Emparentar su obra con nociones musicales es una tentación en la cuál es

fácil caer. Uno podría analizar su obra tomando prestados conceptos musicales, no

solo de ritmo, sino también de armonía, pero esto presenta un problema

fundamental. La armonía funciona desde la multiplicidad, la conjunción y la relación

entre varias notas, instrumentos, timbres. En cine, por el contrario, la imagen es

siempre una: de producirse relaciones entre imágenes múltiples, estas deben

sucederse en el tiempo, linealmente, una después de otra, como si un acorde fuera

descompuesto y cada una de las notas que lo producen fueran puestas una después

de otra. Esto es, al menos, en el presente de la película, lo que podríamos

denominar la percepción inmediata. Pero el descubrimiento de Pelechian

justamente refuta esta idea, o plantea al menos, otra forma de percepción cuya

función se cumple a posteriori. Se trata de una implicancia del montaje a distancia

que no había sido declarada por el cineasta, pero que se encuentra implícitamente

en su base.

A medida que un filme avanza, el espectador va reconstruyendo el cúmulo

de imágenes que lo componen como un todo, pero no se trata de un todo lineal, no

se trata de una reconstitución literal del orden de montaje, sino de un nuevo orden.

Existe un segundo montaje produciéndose y reconstituyéndose minuto a minuto

mentalmente en el espectador. Las reglas que rigen este nuevo orden son, hasta

cierto punto misteriosas, pero como todo azar, pueden ser encausadas e invocadas.
Es en las conexiones que Pelechian sugiere donde se haya un componente musical

fundamental: la técnica de repetición e intervalo. Una misma imagen vuelve a

aparecer en la pantalla, ahora retomado en otro punto, en otro estado. Cabe

preguntarse entonces, ¿Cuando se trata de una misma imagen dos veces?

Parafraseando a Heráclito, uno podría indicar que no existe una misma imagen, que

uno nunca ve la misma imagen dos veces. Relocalizada, la imagen se transforma.

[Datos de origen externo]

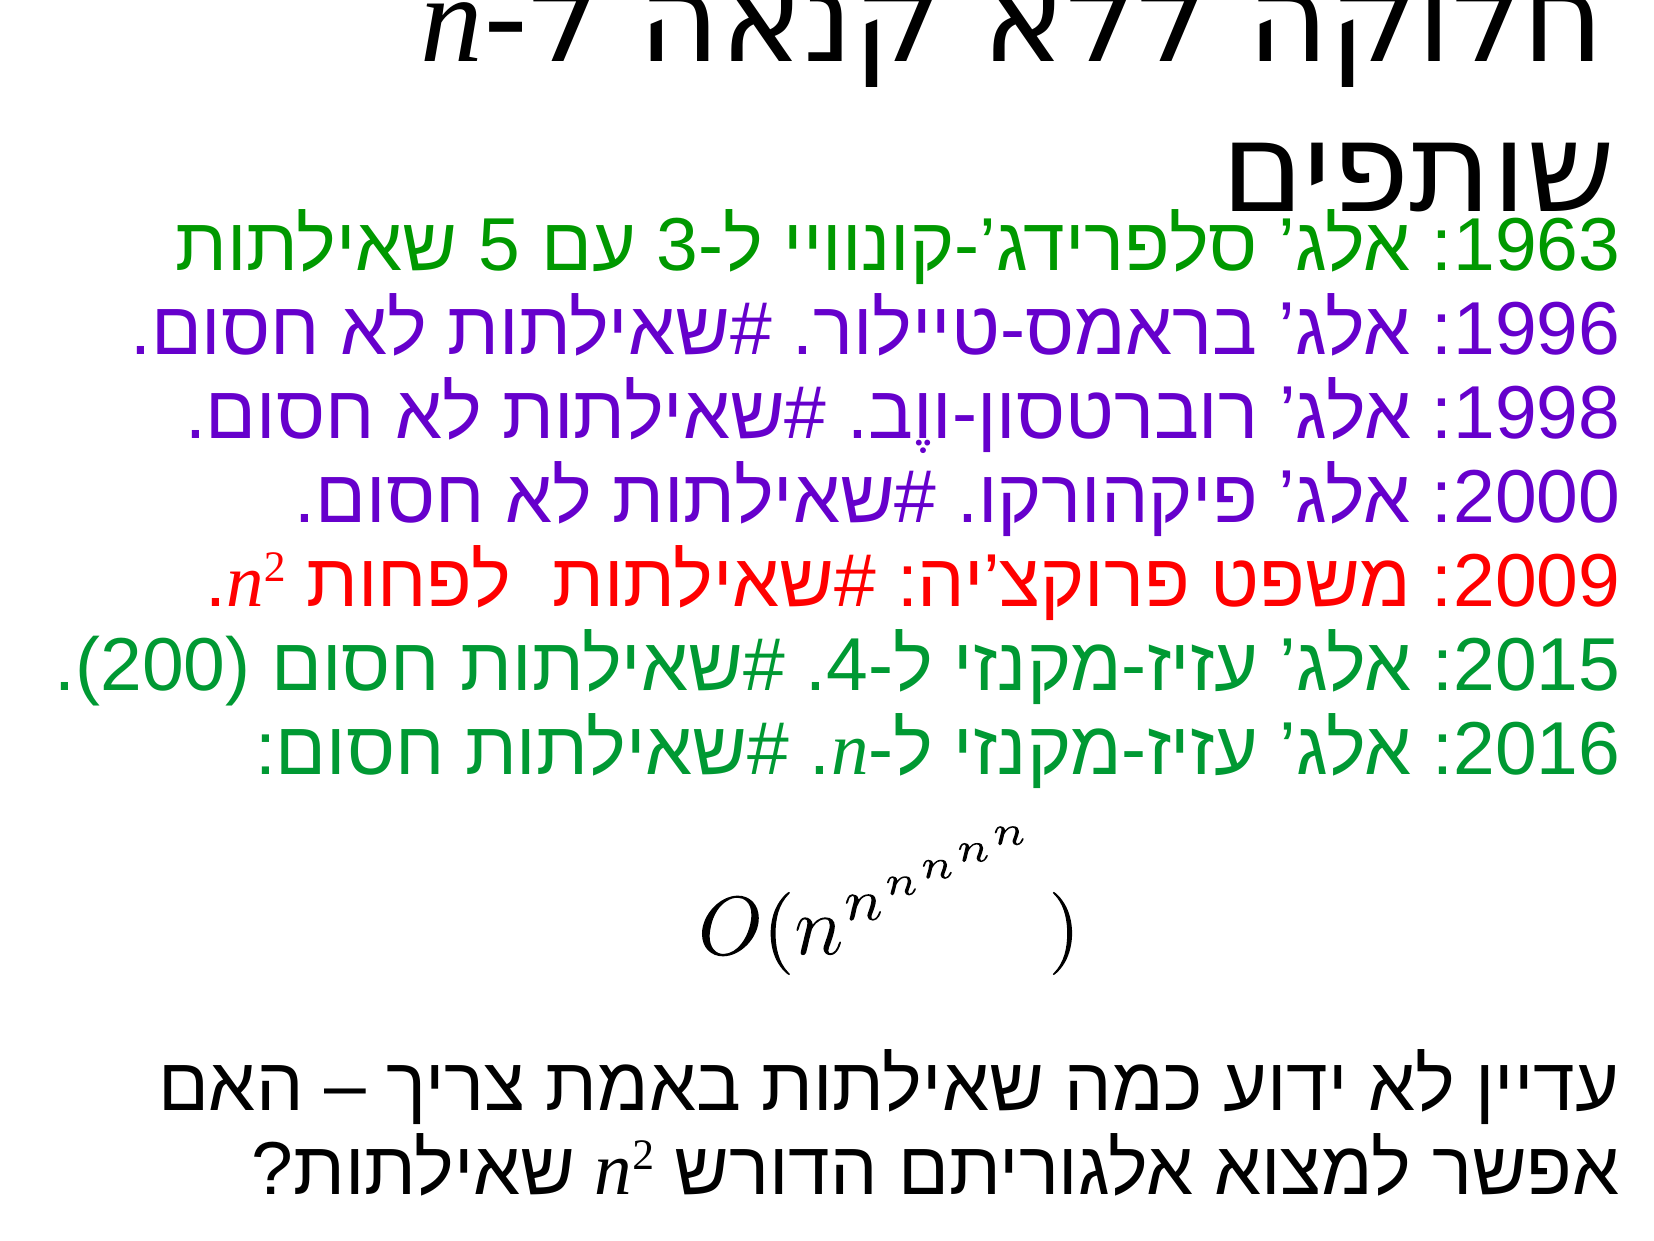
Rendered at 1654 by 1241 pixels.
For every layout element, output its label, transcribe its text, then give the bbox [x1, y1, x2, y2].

text_box [698, 826, 1081, 976]
title חלוקה ללא קנאה ל-n שותפים [30, 7, 1654, 166]
text_box 1963: אלג’ סלפרידג’-קונוויי ל-3 עם 5 שאילתות 1996: אלג’ בראמס-טיילור. #שאילתות לא חסום. 1998: אלג’ רוברטסון-ווֶב. #שאילתות לא חסום. 2000: אלג’ פיקהורקו. #שאילתות לא חסום. 2009: משפט פרוקצ’יה: #שאילתות לפחות n2. 2015: אלג’ עזיז-מקנזי ל-4. #שאילתות חסום (200). 2016: אלג’ עזיז-מקנזי ל-n. #שאילתות חסום: [0, 195, 1636, 882]
text_box עדיין לא ידוע כמה שאילתות באמת צריך – האם אפשר למצוא אלגוריתם הדורש n2 שאילתות? [0, 1035, 1636, 1225]
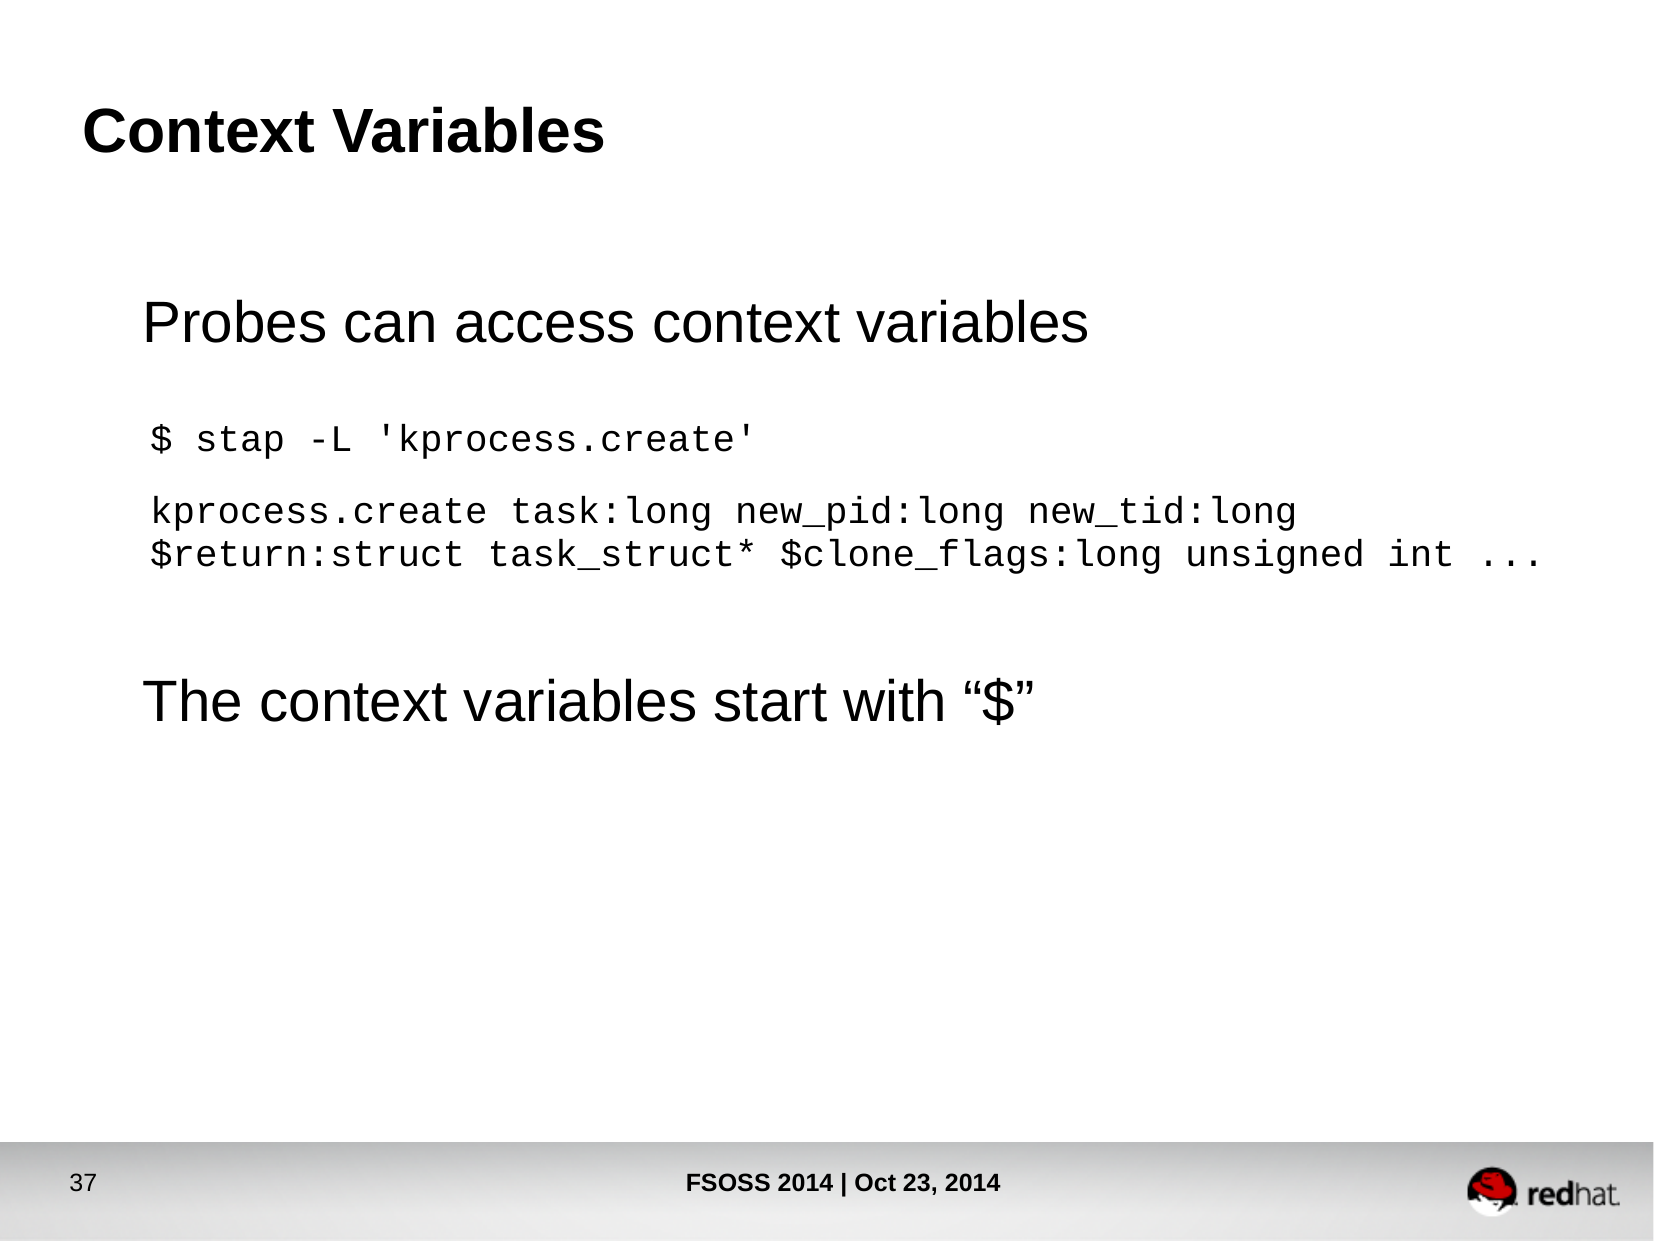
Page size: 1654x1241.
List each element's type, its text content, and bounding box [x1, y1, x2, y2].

list Probes can access context variables The context variables start with “$” [82, 290, 1571, 995]
title Context Variables [82, 49, 1571, 257]
picture [0, 1142, 1654, 1241]
text_box $ stap -L 'kprocess.create' kprocess.create task:long new_pid:long new_tid:long $return:struct task_struct* $clone_flags:long unsigned int ... [150, 420, 1586, 717]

Es en esa transformación donde sucede el fenómeno más extraño. Dos imágenes

diferentes, localizadas en puntos estratégicos pueden transformarse al punto de

emparentarse. El estallido de una bomba nuclear, la caída de un dirigible y la

explosión de un transbordador espacial se emparentan a distancia, generan un hilo

invisible. Lo interesante de este fenómeno es como funciona a posteriori. En

“Nuestro siglo” (1983), Pelechian procede de un modo totalmente opuesto al de un

historiador. No se trata entonces de ver la historia como una sucesión de causas y

efectos, ni de seguir su transcurso bajo la lógica de la linealidad. Se trata de tender

hilos invisibles entre puntos distantes de la historia, formando finalmente un orden

muy lejano al de un telar, más cercano al de una tela de araña en la cual todas las

líneas posibles convergen. Atrapados en medio de la tela de araña, vemos la historia

desplegarse, en simultáneo, en distintas líneas proyectadas. Al mismo tiempo que

dos imágenes divergen en el tiempo, convergen en la mente del espectador.